Hacker News new | ask | show | jobs
by davidrowley 856 days ago
There certainly are valid reasons for this. For example, adding a join condition with an OR clause. The only join operator that supports non-equi joins is Nested Loop. If you went from a Hash or Merge join to that, then you'd likely notice some performance degradation. If you have a link to anywhere you've asked for help on this, then I'd be interested to see more details.
1 comments

I see you’re definitely familiar with the space. I think the condition was using ‘or array_contains’ in the join.

This was really the only resource I found acknowledging it. It sounds like it has do with presumption of nulls (e.g. spark can’t assume they won’t be there) but it would be great to be able to say “don’t worry spark I promise there are no nulls/if there are just disregard”) https://kb.databricks.com/sql/disable-broadcast-when-broadca...

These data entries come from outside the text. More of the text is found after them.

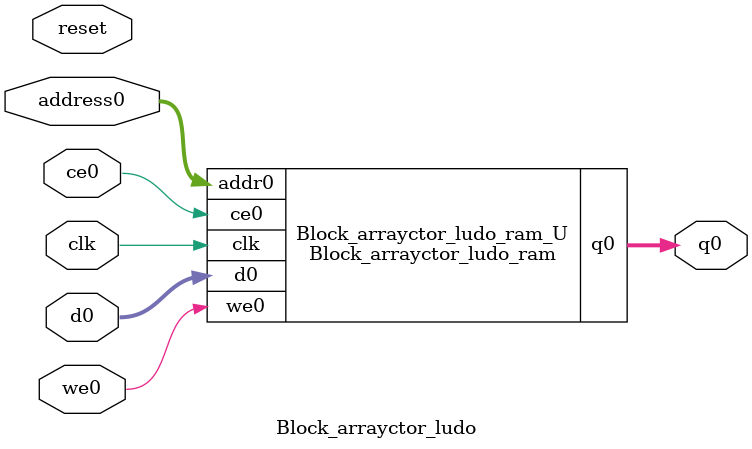
<source format=v>
`timescale 1 ns / 1 ps
module Block_arrayctor_ludo_ram (addr0, ce0, d0, we0, q0,  clk);

parameter DWIDTH = 5;
parameter AWIDTH = 8;
parameter MEM_SIZE = 162;

input[AWIDTH-1:0] addr0;
input ce0;
input[DWIDTH-1:0] d0;
input we0;
output reg[DWIDTH-1:0] q0;
input clk;

(* ram_style = "distributed" *)reg [DWIDTH-1:0] ram[0:MEM_SIZE-1];




always @(posedge clk)  
begin 
    if (ce0) begin
        if (we0) 
            ram[addr0] <= d0; 
        q0 <= ram[addr0];
    end
end


endmodule

`timescale 1 ns / 1 ps
module Block_arrayctor_ludo(
    reset,
    clk,
    address0,
    ce0,
    we0,
    d0,
    q0);

parameter DataWidth = 32'd5;
parameter AddressRange = 32'd162;
parameter AddressWidth = 32'd8;
input reset;
input clk;
input[AddressWidth - 1:0] address0;
input ce0;
input we0;
input[DataWidth - 1:0] d0;
output[DataWidth - 1:0] q0;



Block_arrayctor_ludo_ram Block_arrayctor_ludo_ram_U(
    .clk( clk ),
    .addr0( address0 ),
    .ce0( ce0 ),
    .we0( we0 ),
    .d0( d0 ),
    .q0( q0 ));

endmodule


</source>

The way we go around this feels so brutish. Literally just did two separate joins and then unioned the results. The recommendation to use ‘not exists’ couldn’t be applied as array_contains must be using ‘in’ under the hood and couldn’t be changed.

UNION is certainly one way to eliminate the OR condition.

In theory, a hash join is possible with a condition like `ON t1.a = t2.a OR t1.b = t2.b`, but Hash Join would need to build two hash tables and only probe the 2nd one if the first lookup found nothing. I don't know if there are any RDBMSs that allow multiple hash tables in a hash join.

Yeah it feels like for some arbitrarily sized array contains join having something like a bloom filter involved could help reduce the search space. But I’m not a db engineer so perhaps the specific implementation details of that would turn out to make it a bad idea.